WRITTEN TASK ▸ Pick out every line of the data that contains the string "what", matching case exactly.

MATERIAL PROVIDED ▸
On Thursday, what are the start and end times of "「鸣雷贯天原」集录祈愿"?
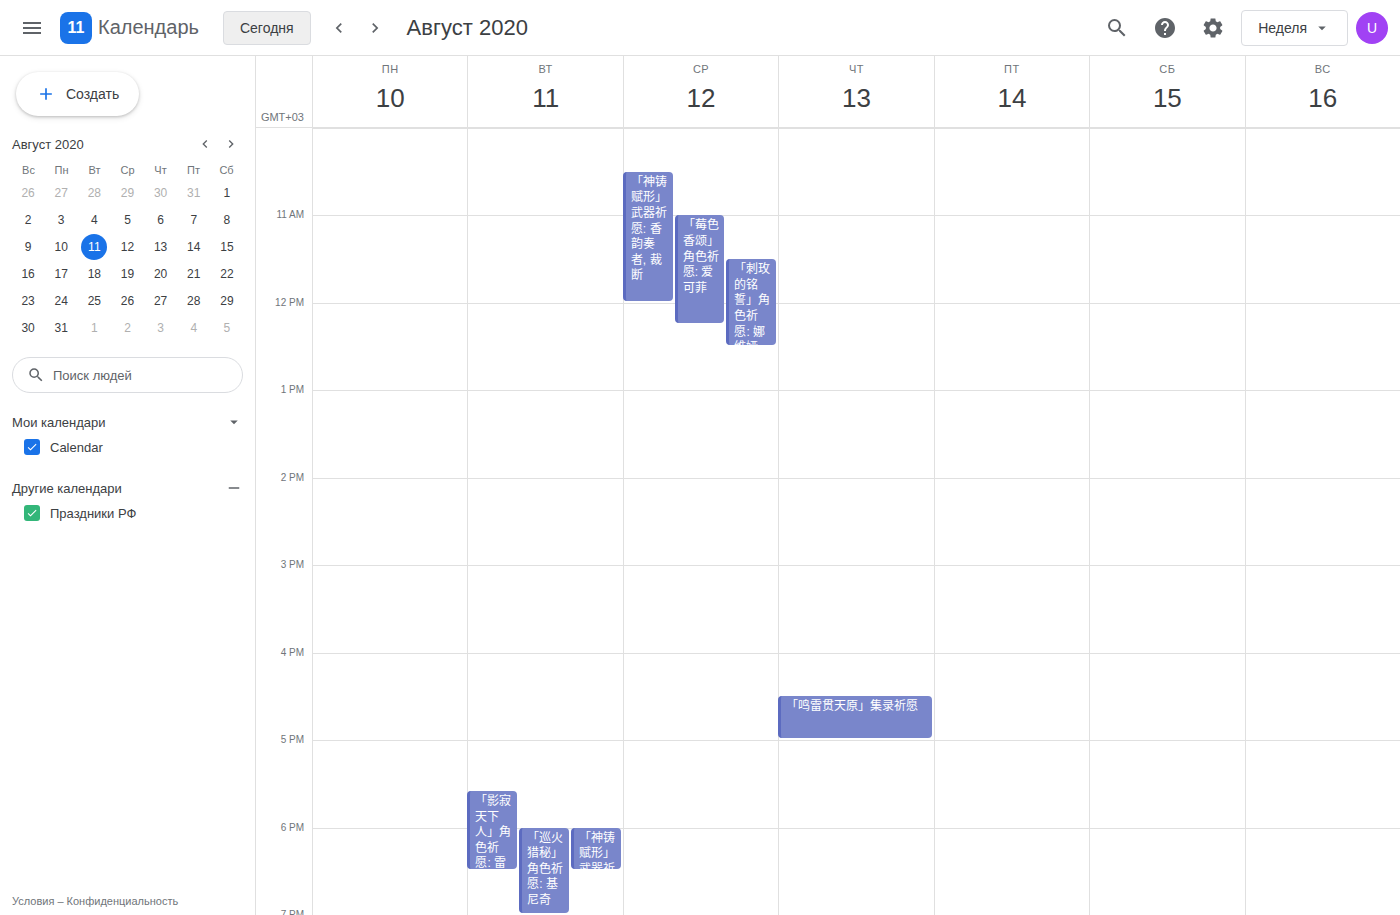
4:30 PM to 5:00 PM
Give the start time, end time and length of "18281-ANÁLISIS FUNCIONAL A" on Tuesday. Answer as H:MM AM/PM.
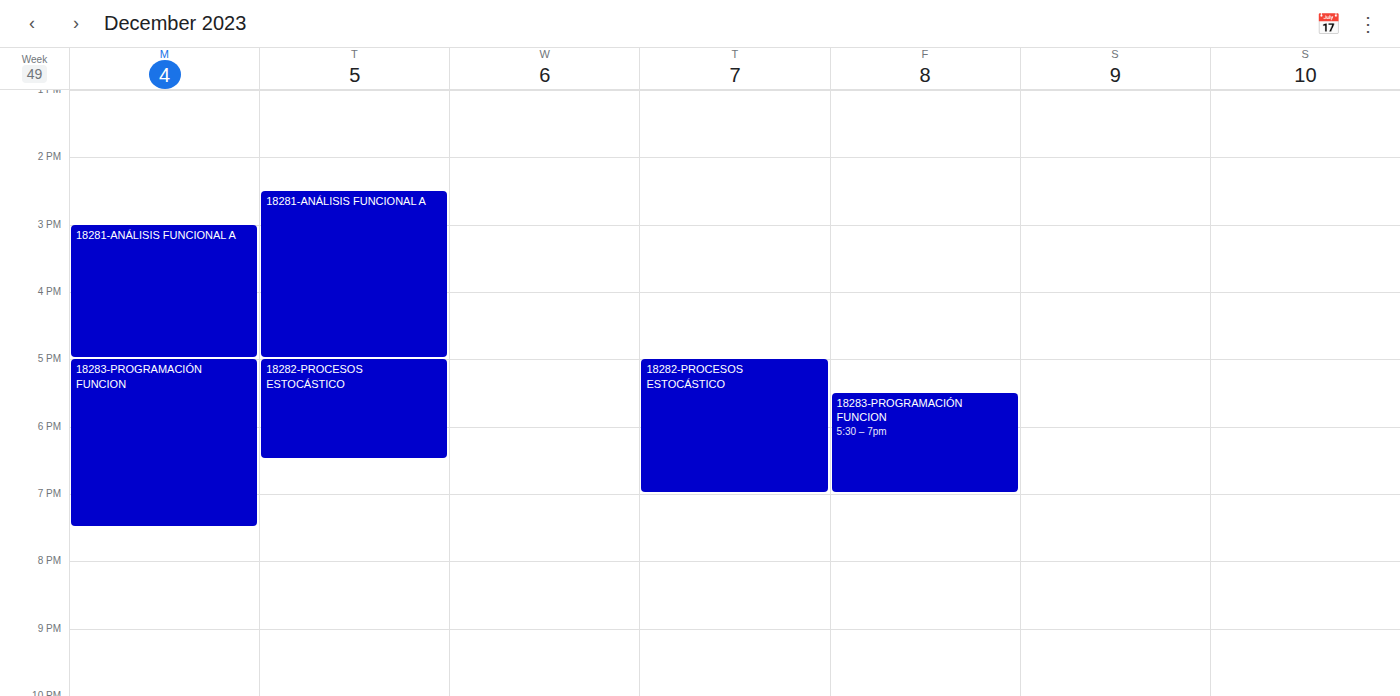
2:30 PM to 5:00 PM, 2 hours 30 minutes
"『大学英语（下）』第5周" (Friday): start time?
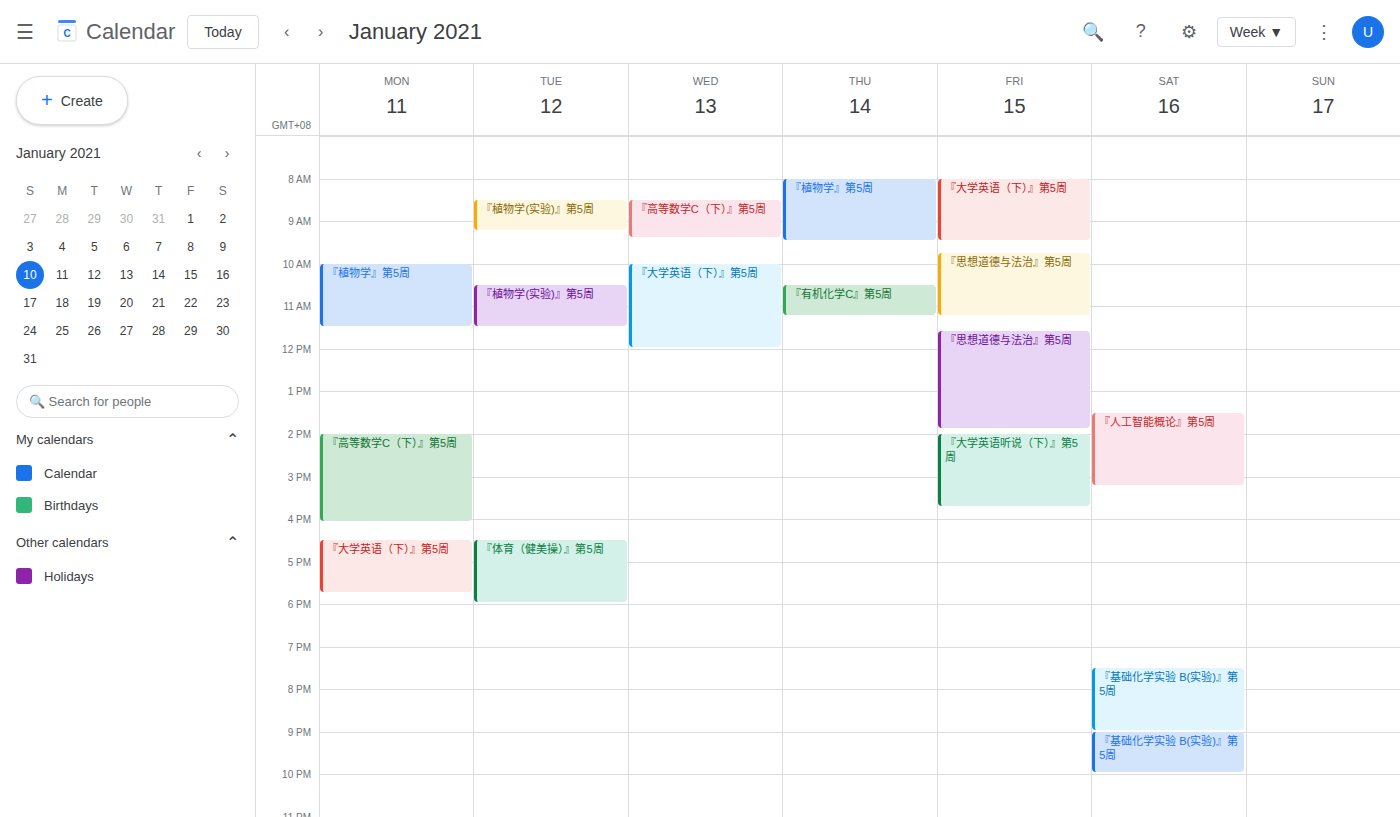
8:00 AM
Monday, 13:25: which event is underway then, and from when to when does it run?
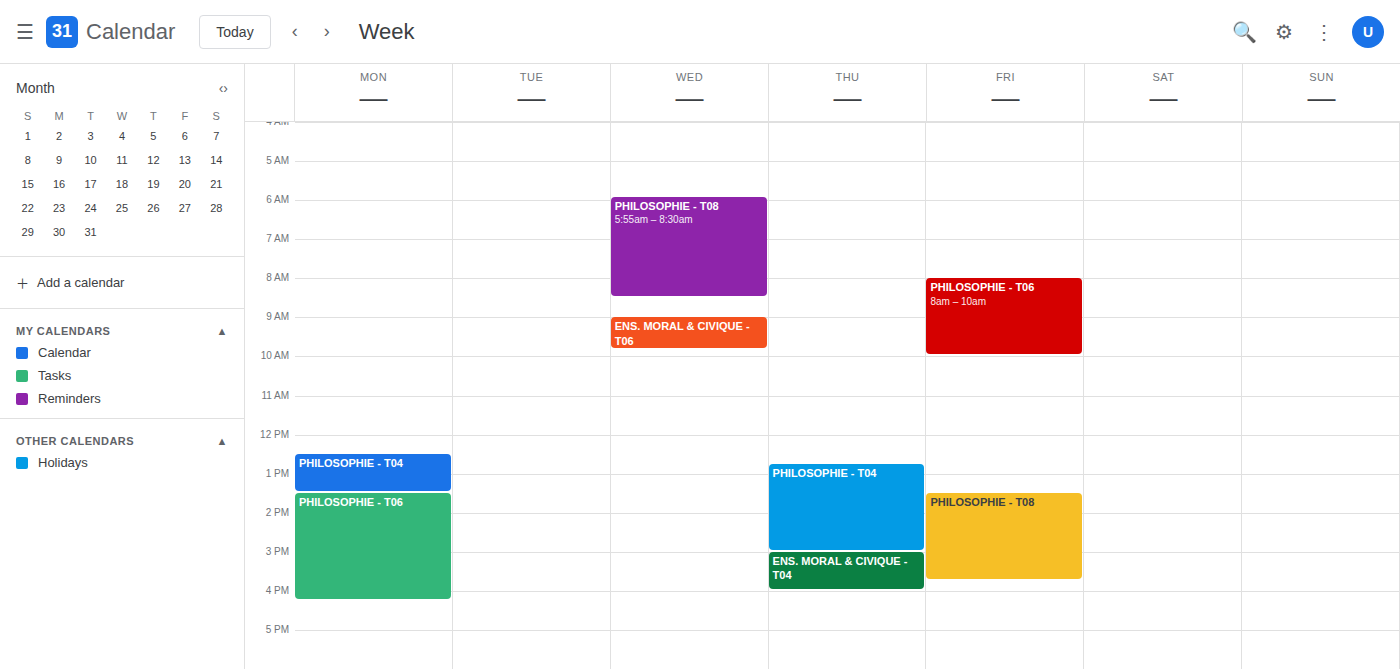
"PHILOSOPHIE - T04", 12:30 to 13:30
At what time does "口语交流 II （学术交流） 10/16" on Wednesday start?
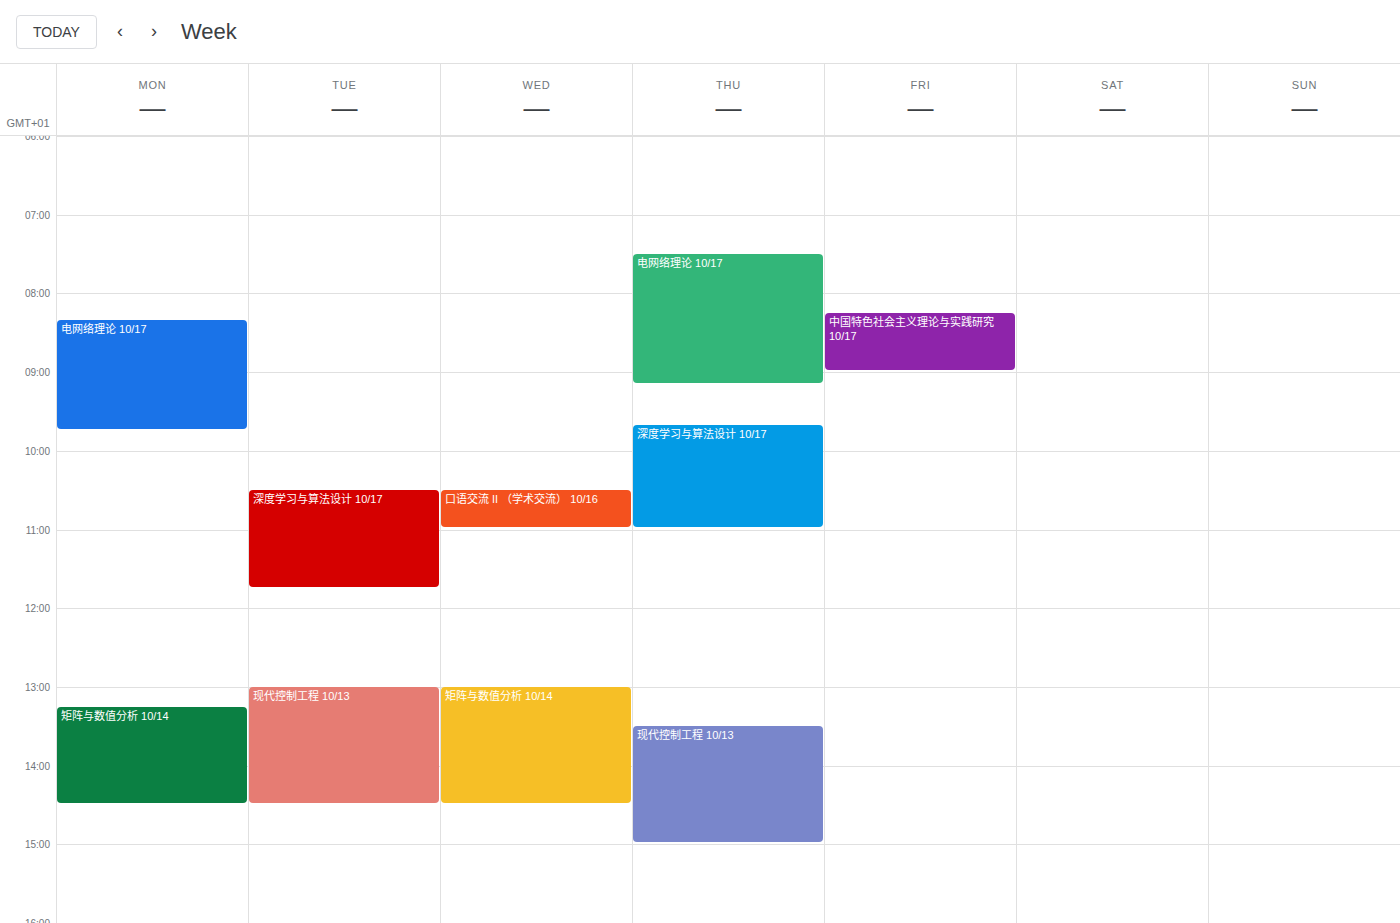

RESPONSE ▸
On Thursday, what are the start and end times of "「鸣雷贯天原」集录祈愿"?
At what time does "口语交流 II （学术交流） 10/16" on Wednesday start?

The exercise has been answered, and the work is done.